◆ WORK TO BE COMPLETED
Print the entries below line for line, without changing anything, and leave the pictures out.

+===+

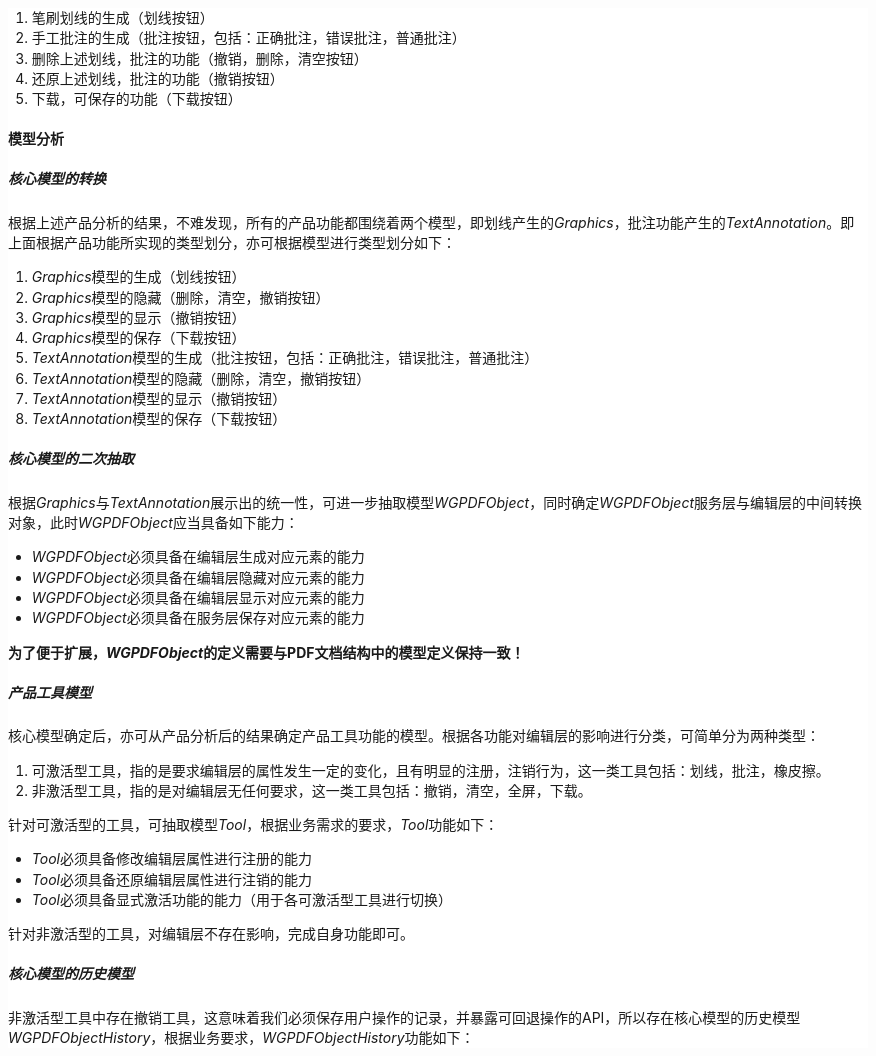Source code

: 1. 笔刷划线的生成（划线按钮）
2. 手工批注的生成（批注按钮，包括：正确批注，错误批注，普通批注）
3. 删除上述划线，批注的功能（撤销，删除，清空按钮）
4. 还原上述划线，批注的功能（撤销按钮）
5. 下载，可保存的功能（下载按钮）



#### 模型分析

##### 核心模型的转换

根据上述产品分析的结果，不难发现，所有的产品功能都围绕着两个模型，即划线产生的*Graphics*，批注功能产生的*TextAnnotation*。即上面根据产品功能所实现的类型划分，亦可根据模型进行类型划分如下：

1. *Graphics*模型的生成（划线按钮）
2. *Graphics*模型的隐藏（删除，清空，撤销按钮）
3. *Graphics*模型的显示（撤销按钮）
4. *Graphics*模型的保存（下载按钮）
5. *TextAnnotation*模型的生成（批注按钮，包括：正确批注，错误批注，普通批注）
6. *TextAnnotation*模型的隐藏（删除，清空，撤销按钮）
7. *TextAnnotation*模型的显示（撤销按钮）
8. *TextAnnotation*模型的保存（下载按钮）



##### 核心模型的二次抽取

根据*Graphics*与*TextAnnotation*展示出的统一性，可进一步抽取模型*WGPDFObject*，同时确定*WGPDFObject*服务层与编辑层的中间转换对象，此时*WGPDFObject*应当具备如下能力：

* *WGPDFObject*必须具备在编辑层生成对应元素的能力
* *WGPDFObject*必须具备在编辑层隐藏对应元素的能力
* *WGPDFObject*必须具备在编辑层显示对应元素的能力
* *WGPDFObject*必须具备在服务层保存对应元素的能力

**为了便于扩展，*WGPDFObject*的定义需要与PDF文档结构中的模型定义保持一致！**



##### 产品工具模型

核心模型确定后，亦可从产品分析后的结果确定产品工具功能的模型。根据各功能对编辑层的影响进行分类，可简单分为两种类型：

1. 可激活型工具，指的是要求编辑层的属性发生一定的变化，且有明显的注册，注销行为，这一类工具包括：划线，批注，橡皮擦。
2. 非激活型工具，指的是对编辑层无任何要求，这一类工具包括：撤销，清空，全屏，下载。

针对可激活型的工具，可抽取模型*Tool*，根据业务需求的要求，*Tool*功能如下：

* *Tool*必须具备修改编辑层属性进行注册的能力
* *Tool*必须具备还原编辑层属性进行注销的能力
* *Tool*必须具备显式激活功能的能力（用于各可激活型工具进行切换）

针对非激活型的工具，对编辑层不存在影响，完成自身功能即可。



##### 核心模型的历史模型

非激活型工具中存在撤销工具，这意味着我们必须保存用户操作的记录，并暴露可回退操作的API，所以存在核心模型的历史模型*WGPDFObjectHistory*，根据业务要求，*WGPDFObjectHistory*功能如下：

+===+

◆ RESULT BELOW
Source code

: 1. 笔刷划线的生成（划线按钮）
2. 手工批注的生成（批注按钮，包括：正确批注，错误批注，普通批注）
3. 删除上述划线，批注的功能（撤销，删除，清空按钮）
4. 还原上述划线，批注的功能（撤销按钮）
5. 下载，可保存的功能（下载按钮）



#### 模型分析

##### 核心模型的转换

根据上述产品分析的结果，不难发现，所有的产品功能都围绕着两个模型，即划线产生的*Graphics*，批注功能产生的*TextAnnotation*。即上面根据产品功能所实现的类型划分，亦可根据模型进行类型划分如下：

1. *Graphics*模型的生成（划线按钮）
2. *Graphics*模型的隐藏（删除，清空，撤销按钮）
3. *Graphics*模型的显示（撤销按钮）
4. *Graphics*模型的保存（下载按钮）
5. *TextAnnotation*模型的生成（批注按钮，包括：正确批注，错误批注，普通批注）
6. *TextAnnotation*模型的隐藏（删除，清空，撤销按钮）
7. *TextAnnotation*模型的显示（撤销按钮）
8. *TextAnnotation*模型的保存（下载按钮）



##### 核心模型的二次抽取

根据*Graphics*与*TextAnnotation*展示出的统一性，可进一步抽取模型*WGPDFObject*，同时确定*WGPDFObject*服务层与编辑层的中间转换对象，此时*WGPDFObject*应当具备如下能力：

* *WGPDFObject*必须具备在编辑层生成对应元素的能力
* *WGPDFObject*必须具备在编辑层隐藏对应元素的能力
* *WGPDFObject*必须具备在编辑层显示对应元素的能力
* *WGPDFObject*必须具备在服务层保存对应元素的能力

**为了便于扩展，*WGPDFObject*的定义需要与PDF文档结构中的模型定义保持一致！**



##### 产品工具模型

核心模型确定后，亦可从产品分析后的结果确定产品工具功能的模型。根据各功能对编辑层的影响进行分类，可简单分为两种类型：

1. 可激活型工具，指的是要求编辑层的属性发生一定的变化，且有明显的注册，注销行为，这一类工具包括：划线，批注，橡皮擦。
2. 非激活型工具，指的是对编辑层无任何要求，这一类工具包括：撤销，清空，全屏，下载。

针对可激活型的工具，可抽取模型*Tool*，根据业务需求的要求，*Tool*功能如下：

* *Tool*必须具备修改编辑层属性进行注册的能力
* *Tool*必须具备还原编辑层属性进行注销的能力
* *Tool*必须具备显式激活功能的能力（用于各可激活型工具进行切换）

针对非激活型的工具，对编辑层不存在影响，完成自身功能即可。



##### 核心模型的历史模型

非激活型工具中存在撤销工具，这意味着我们必须保存用户操作的记录，并暴露可回退操作的API，所以存在核心模型的历史模型*WGPDFObjectHistory*，根据业务要求，*WGPDFObjectHistory*功能如下：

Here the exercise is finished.